I’ve been on a sort of breakfast-baking jaunt on the weekends recently, which oddly ends up being harder than it might seem. Still, after a couple of attempts I’ve made a passable imitation of

Popovers

popovers, starting with getting a real popover pan.

The trick, I think, is starting with liquid ingredients at room temperature. So get out a cup of whole milk and two eggs and let them sit until they warm up. As they get close, melt a tablespoon of butter and let it cool down to room temperature as well.

Whisk the eggs and milk until they’re well-mixed. Whisk together a cup of flour and half a teaspoon of salt in a large bowl, then add the eggs and milk and stir them together with a spatula until just incorporated. Add the butter and whisk all together until smooth and little bubbles start to form. Then let it all sit for half an hour at room temperature.

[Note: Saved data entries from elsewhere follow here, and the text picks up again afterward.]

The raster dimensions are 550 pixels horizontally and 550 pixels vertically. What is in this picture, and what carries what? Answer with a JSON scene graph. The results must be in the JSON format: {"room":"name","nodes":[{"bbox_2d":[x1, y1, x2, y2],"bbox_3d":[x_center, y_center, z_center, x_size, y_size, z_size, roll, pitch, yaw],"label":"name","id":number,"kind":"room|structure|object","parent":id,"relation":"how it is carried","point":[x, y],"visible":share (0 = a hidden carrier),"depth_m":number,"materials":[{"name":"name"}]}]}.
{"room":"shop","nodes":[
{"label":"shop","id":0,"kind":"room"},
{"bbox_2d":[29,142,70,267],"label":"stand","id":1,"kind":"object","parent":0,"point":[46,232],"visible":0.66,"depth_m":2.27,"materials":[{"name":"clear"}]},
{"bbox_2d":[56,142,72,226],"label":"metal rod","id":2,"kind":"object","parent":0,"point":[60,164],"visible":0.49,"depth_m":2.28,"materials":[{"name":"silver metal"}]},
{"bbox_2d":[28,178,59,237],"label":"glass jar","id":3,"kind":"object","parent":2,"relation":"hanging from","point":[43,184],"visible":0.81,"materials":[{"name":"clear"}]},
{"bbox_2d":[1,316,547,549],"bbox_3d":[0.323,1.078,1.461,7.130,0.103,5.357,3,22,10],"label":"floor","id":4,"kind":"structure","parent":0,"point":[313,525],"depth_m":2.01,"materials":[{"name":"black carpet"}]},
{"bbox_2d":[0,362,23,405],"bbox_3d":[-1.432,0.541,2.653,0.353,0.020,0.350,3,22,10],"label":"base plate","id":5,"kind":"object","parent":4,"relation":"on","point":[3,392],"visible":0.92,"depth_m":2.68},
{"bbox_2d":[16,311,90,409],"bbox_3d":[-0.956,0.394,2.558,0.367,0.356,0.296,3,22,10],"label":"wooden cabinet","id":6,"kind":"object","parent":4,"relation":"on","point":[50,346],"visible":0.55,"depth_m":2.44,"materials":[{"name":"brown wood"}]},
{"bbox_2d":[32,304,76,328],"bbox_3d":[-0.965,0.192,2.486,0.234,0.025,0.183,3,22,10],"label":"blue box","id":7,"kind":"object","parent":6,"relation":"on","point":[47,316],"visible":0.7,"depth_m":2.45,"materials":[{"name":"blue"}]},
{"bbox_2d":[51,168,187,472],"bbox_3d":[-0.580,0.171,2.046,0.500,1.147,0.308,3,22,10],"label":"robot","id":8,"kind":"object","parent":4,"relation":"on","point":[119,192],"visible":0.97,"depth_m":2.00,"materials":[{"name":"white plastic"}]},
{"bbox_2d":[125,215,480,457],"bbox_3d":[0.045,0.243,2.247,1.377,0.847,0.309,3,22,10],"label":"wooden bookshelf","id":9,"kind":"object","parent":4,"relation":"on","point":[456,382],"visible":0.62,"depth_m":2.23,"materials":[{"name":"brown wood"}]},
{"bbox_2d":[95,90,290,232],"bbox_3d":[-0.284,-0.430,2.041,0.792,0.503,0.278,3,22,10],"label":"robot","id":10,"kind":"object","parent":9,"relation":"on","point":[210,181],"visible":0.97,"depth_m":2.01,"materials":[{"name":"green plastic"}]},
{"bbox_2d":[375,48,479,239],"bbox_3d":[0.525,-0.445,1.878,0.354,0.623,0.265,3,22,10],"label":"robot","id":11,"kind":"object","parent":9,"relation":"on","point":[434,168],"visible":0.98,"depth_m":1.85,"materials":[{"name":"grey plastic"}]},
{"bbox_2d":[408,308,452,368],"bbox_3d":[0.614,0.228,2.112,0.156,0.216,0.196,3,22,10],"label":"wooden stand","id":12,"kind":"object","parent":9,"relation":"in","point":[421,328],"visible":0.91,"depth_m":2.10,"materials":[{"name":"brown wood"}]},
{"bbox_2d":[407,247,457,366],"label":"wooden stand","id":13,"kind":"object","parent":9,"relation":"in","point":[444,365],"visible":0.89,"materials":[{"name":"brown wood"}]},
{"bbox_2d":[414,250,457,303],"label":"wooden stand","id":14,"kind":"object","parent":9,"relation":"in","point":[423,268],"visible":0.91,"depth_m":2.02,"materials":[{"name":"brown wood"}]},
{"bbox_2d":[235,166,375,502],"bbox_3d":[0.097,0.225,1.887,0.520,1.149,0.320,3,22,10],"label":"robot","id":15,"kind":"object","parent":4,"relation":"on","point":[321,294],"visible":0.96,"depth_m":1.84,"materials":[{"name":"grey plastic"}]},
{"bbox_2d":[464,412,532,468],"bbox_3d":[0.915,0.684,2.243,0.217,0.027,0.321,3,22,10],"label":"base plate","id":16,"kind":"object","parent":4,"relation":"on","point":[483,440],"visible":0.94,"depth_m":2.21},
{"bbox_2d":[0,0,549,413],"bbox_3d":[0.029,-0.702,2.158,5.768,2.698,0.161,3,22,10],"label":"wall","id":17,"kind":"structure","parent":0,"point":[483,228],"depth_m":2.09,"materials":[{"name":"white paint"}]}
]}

About fifteen minutes in, measure out half a teaspoon of vegetable oil into each cup of a popover pan, or — failing that — into each of the outer ten cups of a twelve-cup muffin tin. Put the pan into an oven on the lowest rack possible and heat the oven to 450 ºF.

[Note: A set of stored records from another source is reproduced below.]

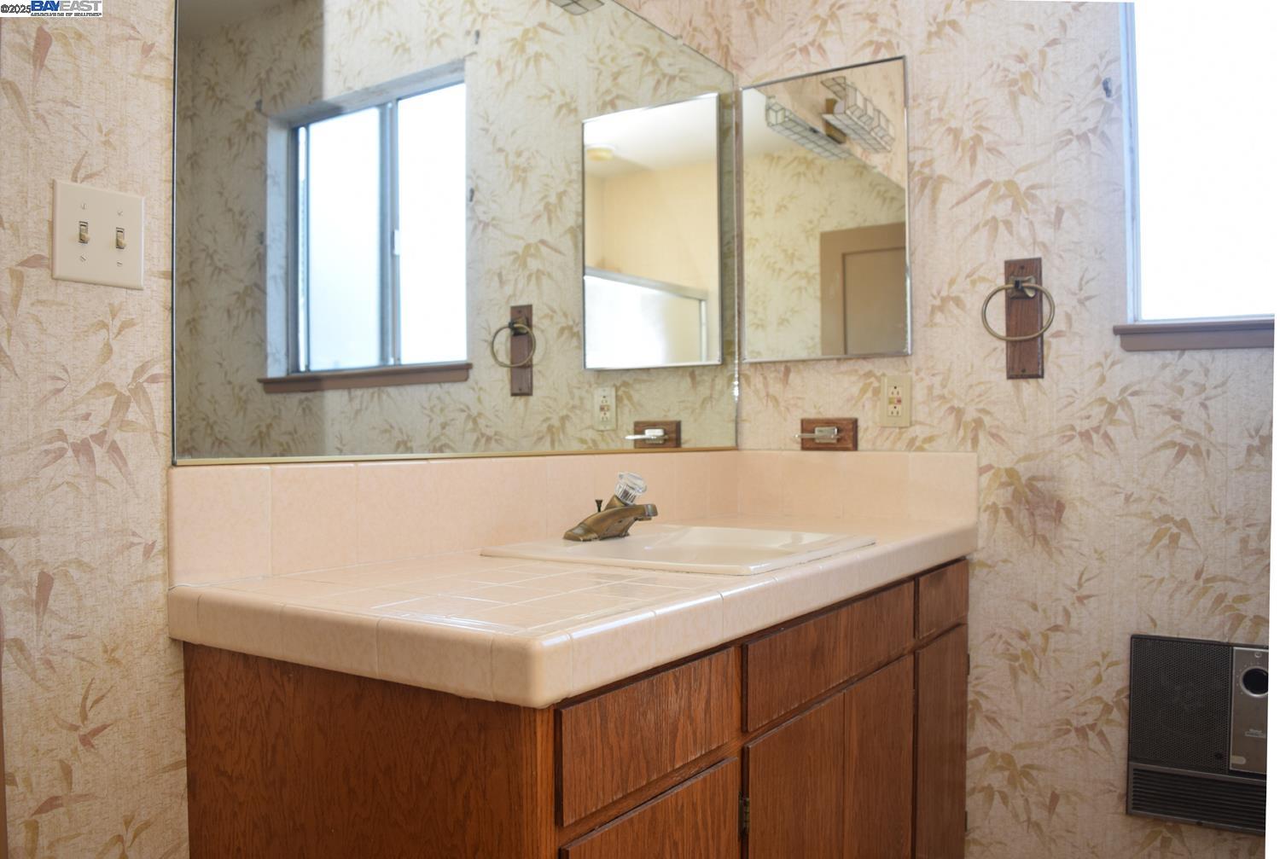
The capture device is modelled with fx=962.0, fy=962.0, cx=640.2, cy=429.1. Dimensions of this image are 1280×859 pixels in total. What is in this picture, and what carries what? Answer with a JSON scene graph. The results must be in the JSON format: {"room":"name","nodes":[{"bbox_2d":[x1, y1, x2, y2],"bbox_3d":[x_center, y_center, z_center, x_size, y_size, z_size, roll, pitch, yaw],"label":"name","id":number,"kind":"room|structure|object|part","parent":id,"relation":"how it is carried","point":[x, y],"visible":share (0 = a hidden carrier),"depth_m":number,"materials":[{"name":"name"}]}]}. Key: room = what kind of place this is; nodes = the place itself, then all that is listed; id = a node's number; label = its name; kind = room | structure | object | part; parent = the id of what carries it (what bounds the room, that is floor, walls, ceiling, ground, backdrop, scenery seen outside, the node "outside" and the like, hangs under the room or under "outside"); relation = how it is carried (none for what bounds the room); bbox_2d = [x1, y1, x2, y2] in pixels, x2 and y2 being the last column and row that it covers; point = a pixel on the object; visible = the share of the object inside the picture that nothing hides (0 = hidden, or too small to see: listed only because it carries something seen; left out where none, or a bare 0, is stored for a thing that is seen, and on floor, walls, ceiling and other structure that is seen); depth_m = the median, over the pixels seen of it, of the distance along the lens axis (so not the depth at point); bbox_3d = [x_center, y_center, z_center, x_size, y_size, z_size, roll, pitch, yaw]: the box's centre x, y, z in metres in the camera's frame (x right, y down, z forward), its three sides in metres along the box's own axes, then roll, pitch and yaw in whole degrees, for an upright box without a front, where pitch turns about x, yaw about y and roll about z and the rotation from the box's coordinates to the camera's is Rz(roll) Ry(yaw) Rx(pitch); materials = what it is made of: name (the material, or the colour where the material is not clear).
{"room":"bathroom","nodes":[
{"label":"bathroom","id":0,"kind":"room"},
{"bbox_2d":[0,1,730,858],"bbox_3d":[-0.576,-0.245,1.333,0.120,2.653,2.765,0,0,33],"label":"left wall","id":1,"kind":"structure","parent":0,"point":[143,84],"depth_m":1.14,"materials":[{"name":"beige paper"}]},
{"bbox_2d":[51,179,145,288],"bbox_3d":[-0.650,-0.234,1.163,0.018,0.116,0.111,0,0,33],"label":"light switch","id":2,"kind":"object","parent":1,"relation":"attached to","point":[108,214],"visible":0.98,"depth_m":1.16,"materials":[{"name":"plastic"}]},
{"bbox_2d":[170,0,728,465],"bbox_3d":[-0.169,-0.442,1.860,0.011,0.990,1.526,0,0,33],"label":"wall mirror","id":3,"kind":"object","parent":1,"relation":"attached to","point":[449,354],"visible":0.99,"depth_m":1.62,"materials":[{"name":"mirror"}]},
{"bbox_2d":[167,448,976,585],"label":"tile backsplash","id":4,"kind":"structure","parent":1,"relation":"attached to","point":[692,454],"depth_m":1.69,"materials":[{"name":"beige tile"}]},
{"bbox_2d":[180,553,972,858],"bbox_3d":[0.087,0.665,1.682,0.600,0.811,1.524,0,0,33],"label":"vanity cabinet","id":5,"kind":"object","parent":1,"relation":"attached to","point":[682,823],"visible":0.72,"depth_m":1.19,"materials":[{"name":"brown wood"}]},
{"bbox_2d":[163,459,977,709],"bbox_3d":[0.054,0.166,1.677,0.664,0.191,1.461,0,0,33],"label":"tiled countertop","id":6,"kind":"structure","parent":5,"relation":"on","point":[875,549],"depth_m":1.31,"materials":[{"name":"beige tile"}]},
{"bbox_2d":[476,523,872,575],"bbox_3d":[0.076,0.260,1.641,0.484,0.139,0.511,0,0,33],"label":"sink","id":7,"kind":"object","parent":6,"relation":"in","point":[600,549],"visible":0.66,"depth_m":1.70,"materials":[{"name":"white ceramic"}]},
{"bbox_2d":[563,472,657,542],"bbox_3d":[-0.040,0.134,1.671,0.148,0.109,0.173,0,0,33],"label":"faucet","id":8,"kind":"object","parent":7,"relation":"on","point":[595,522],"visible":1,"depth_m":1.66,"materials":[{"name":"gold metal"}]},
{"bbox_3d":[-0.021,0.104,1.658,0.059,0.052,0.060,0,0,33],"label":"knob","id":9,"kind":"part","parent":8,"relation":"part of","materials":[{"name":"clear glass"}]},
{"bbox_3d":[0.017,0.369,1.204,0.024,0.125,0.345,0,0,33],"label":"drawer","id":10,"kind":"part","parent":5,"relation":"part of","materials":[{"name":"brown wood"}]},
{"bbox_3d":[0.014,0.692,1.209,0.036,0.421,0.297,0,0,33],"label":"cabinet door","id":11,"kind":"part","parent":5,"relation":"part of","materials":[{"name":"brown wood"}]},
{"bbox_3d":[0.152,0.564,1.423,0.014,0.063,0.013,0,0,33],"label":"hinge","id":12,"kind":"part","parent":5,"relation":"part of","materials":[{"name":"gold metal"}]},
{"bbox_3d":[0.293,0.702,1.565,0.049,0.484,0.442,0,0,33],"label":"cabinet door","id":13,"kind":"part","parent":5,"relation":"part of","materials":[{"name":"brown wood"}]},
{"bbox_3d":[0.322,0.364,1.600,0.029,0.116,0.534,0,0,33],"label":"drawer","id":14,"kind":"part","parent":5,"relation":"part of","materials":[{"name":"brown wood"}]},
{"bbox_3d":[0.620,0.718,2.016,0.042,0.483,0.310,0,0,33],"label":"cabinet door","id":15,"kind":"part","parent":5,"relation":"part of","materials":[{"name":"brown wood"}]},
{"bbox_3d":[0.619,0.344,1.985,0.029,0.105,0.327,0,0,33],"label":"drawer","id":16,"kind":"part","parent":5,"relation":"part of","materials":[{"name":"brown wood"}]},
{"bbox_2d":[727,0,1278,858],"bbox_3d":[1.263,-0.259,1.875,2.354,2.621,0.125,0,0,33],"label":"right wall","id":17,"kind":"structure","parent":0,"point":[1015,755],"depth_m":2.06,"materials":[{"name":"beige paper"}]},
{"bbox_2d":[737,53,911,364],"bbox_3d":[0.435,-0.518,2.326,0.434,0.700,0.031,0,0,33],"label":"medicine cabinet","id":18,"kind":"object","parent":17,"relation":"attached to","point":[880,206],"visible":0.99,"depth_m":2.31,"materials":[{"name":"mirror"}]},
{"bbox_2d":[797,416,858,451],"bbox_3d":[0.439,0.011,2.318,0.153,0.077,0.051,0,0,33],"label":"toothbrush holder","id":19,"kind":"object","parent":17,"relation":"attached to","point":[810,424],"visible":0.98,"depth_m":2.32,"materials":[{"name":"brown wood"}]},
{"bbox_2d":[879,372,911,425],"bbox_3d":[0.587,-0.067,2.216,0.072,0.117,0.009,0,0,33],"label":"wall outlet","id":20,"kind":"object","parent":17,"relation":"attached to","point":[890,410],"visible":0.98,"depth_m":2.21,"materials":[{"name":"beige plastic"}]},
{"bbox_2d":[989,256,1049,380],"bbox_3d":[0.808,-0.237,2.053,0.132,0.259,0.060,0,0,33],"label":"towel holder","id":21,"kind":"object","parent":17,"relation":"attached to","point":[1021,354],"visible":0.98,"depth_m":2.06,"materials":[{"name":"brown wood"}]},
{"bbox_2d":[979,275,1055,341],"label":"towel ring","id":22,"kind":"object","parent":21,"relation":"attached to","point":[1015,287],"visible":0.99,"depth_m":2.01,"materials":[{"name":"gold metal"}]},
{"bbox_2d":[1101,77,1113,97],"bbox_3d":[0.952,-0.699,1.967,0.017,0.043,0.033,0,0,33],"label":"wall hook","id":23,"kind":"object","parent":17,"relation":"attached to","point":[1105,84],"visible":0.98,"depth_m":1.97,"materials":[{"name":"black metal"}]},
{"bbox_2d":[1114,317,1275,350],"bbox_3d":[1.272,-0.192,1.834,0.641,0.058,0.074,0,0,33],"label":"window sill","id":24,"kind":"structure","parent":17,"relation":"attached to","point":[1241,336],"depth_m":1.91,"materials":[{"name":"brown wood"}]},
{"bbox_2d":[1126,634,1269,835],"bbox_3d":[1.153,0.590,1.843,0.405,0.347,0.056,0,0,33],"label":"wall heater","id":25,"kind":"object","parent":17,"relation":"in","point":[1143,640],"visible":0.89,"depth_m":1.87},
{"bbox_2d":[1118,0,1279,347],"bbox_3d":[1.316,-0.629,1.836,0.717,0.881,0.096,0,0,33],"label":"window","id":26,"kind":"structure","parent":17,"relation":"in","point":[1253,49],"depth_m":1.97,"materials":[{"name":"glass"}]}
]}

When the oven is heated and the batter has rested for half an hour, remove the pan from the oven. Work fast to portion the batter between all six (or ten) cups. A quart measuring cup with a spout may help here. Put the pan back in the oven and bake for twenty minutes, then turn the heat down to 350 ºF and bake for another fifteen minutes. Turn the popovers out onto a wire rack and let cool for a few minutes before serving.